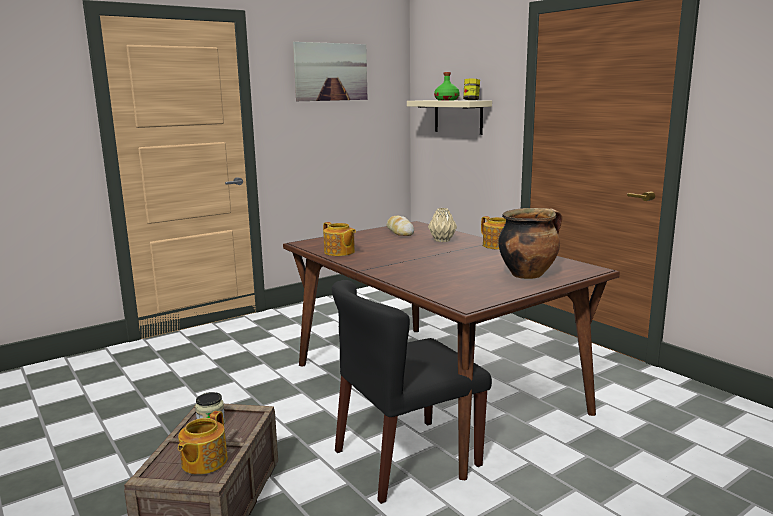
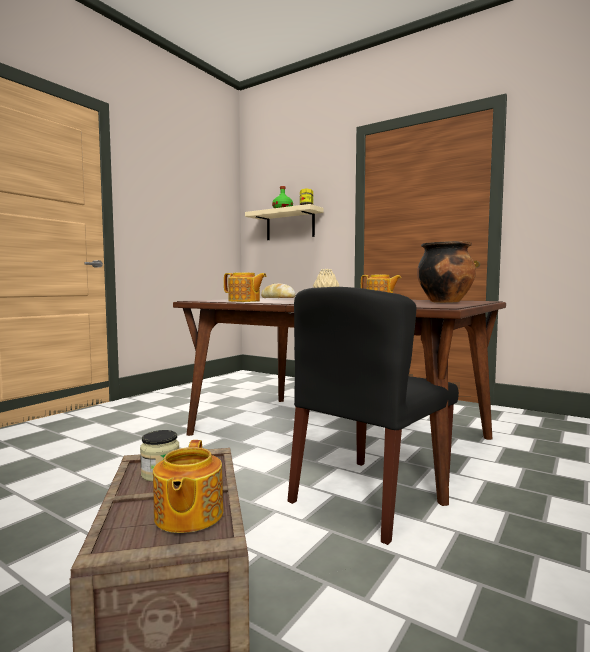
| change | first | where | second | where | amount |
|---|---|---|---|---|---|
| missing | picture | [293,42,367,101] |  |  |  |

---

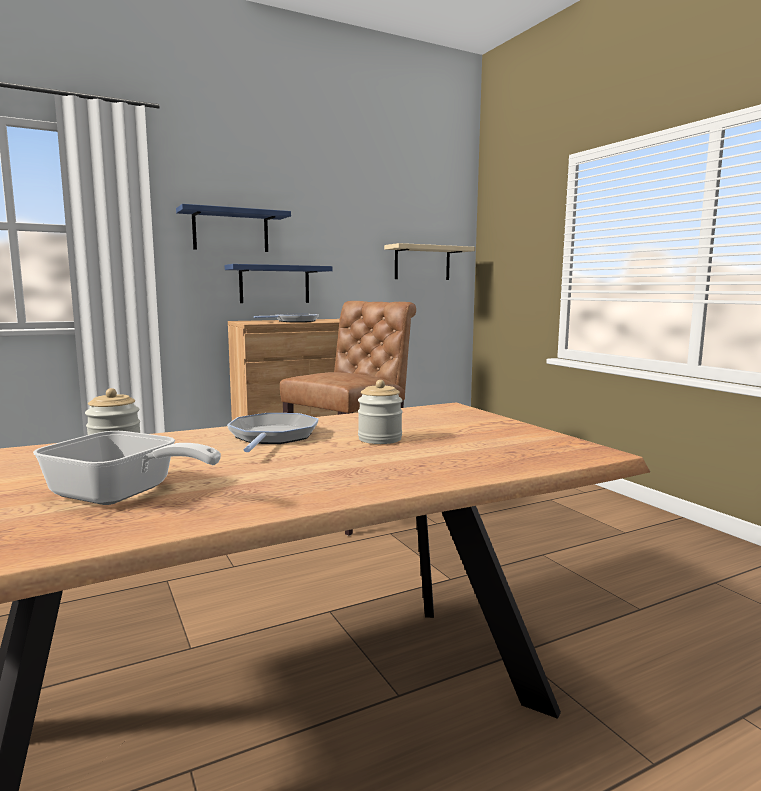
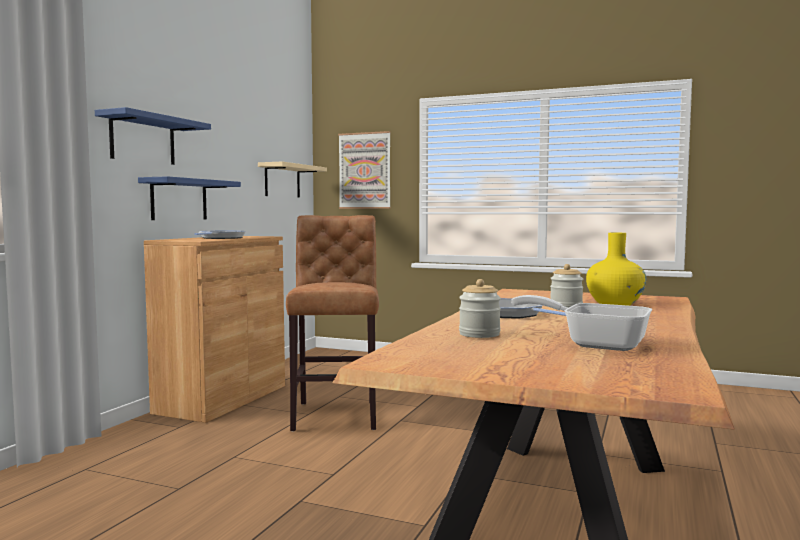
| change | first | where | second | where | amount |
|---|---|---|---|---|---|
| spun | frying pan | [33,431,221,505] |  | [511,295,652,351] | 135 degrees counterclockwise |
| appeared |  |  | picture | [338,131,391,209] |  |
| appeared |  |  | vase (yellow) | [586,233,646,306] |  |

---

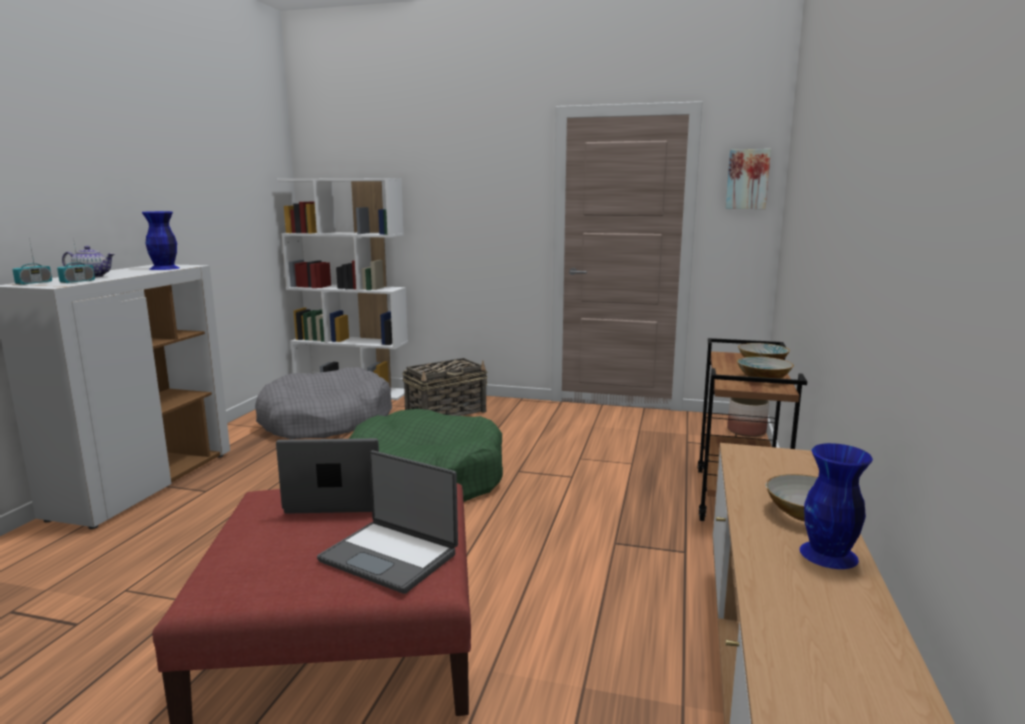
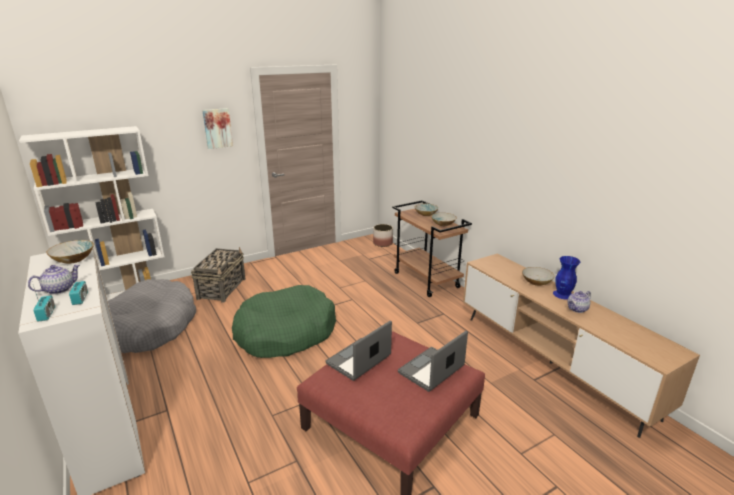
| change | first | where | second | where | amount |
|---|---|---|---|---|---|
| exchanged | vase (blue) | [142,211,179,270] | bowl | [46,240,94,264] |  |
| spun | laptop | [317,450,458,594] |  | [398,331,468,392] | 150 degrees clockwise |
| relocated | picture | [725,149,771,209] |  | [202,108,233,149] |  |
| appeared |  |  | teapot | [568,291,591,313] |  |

• _Aim of the task_:
State the number of lines in these entries where the word "picture" occurs, without any other words.

• _Answer to this exercise_:
3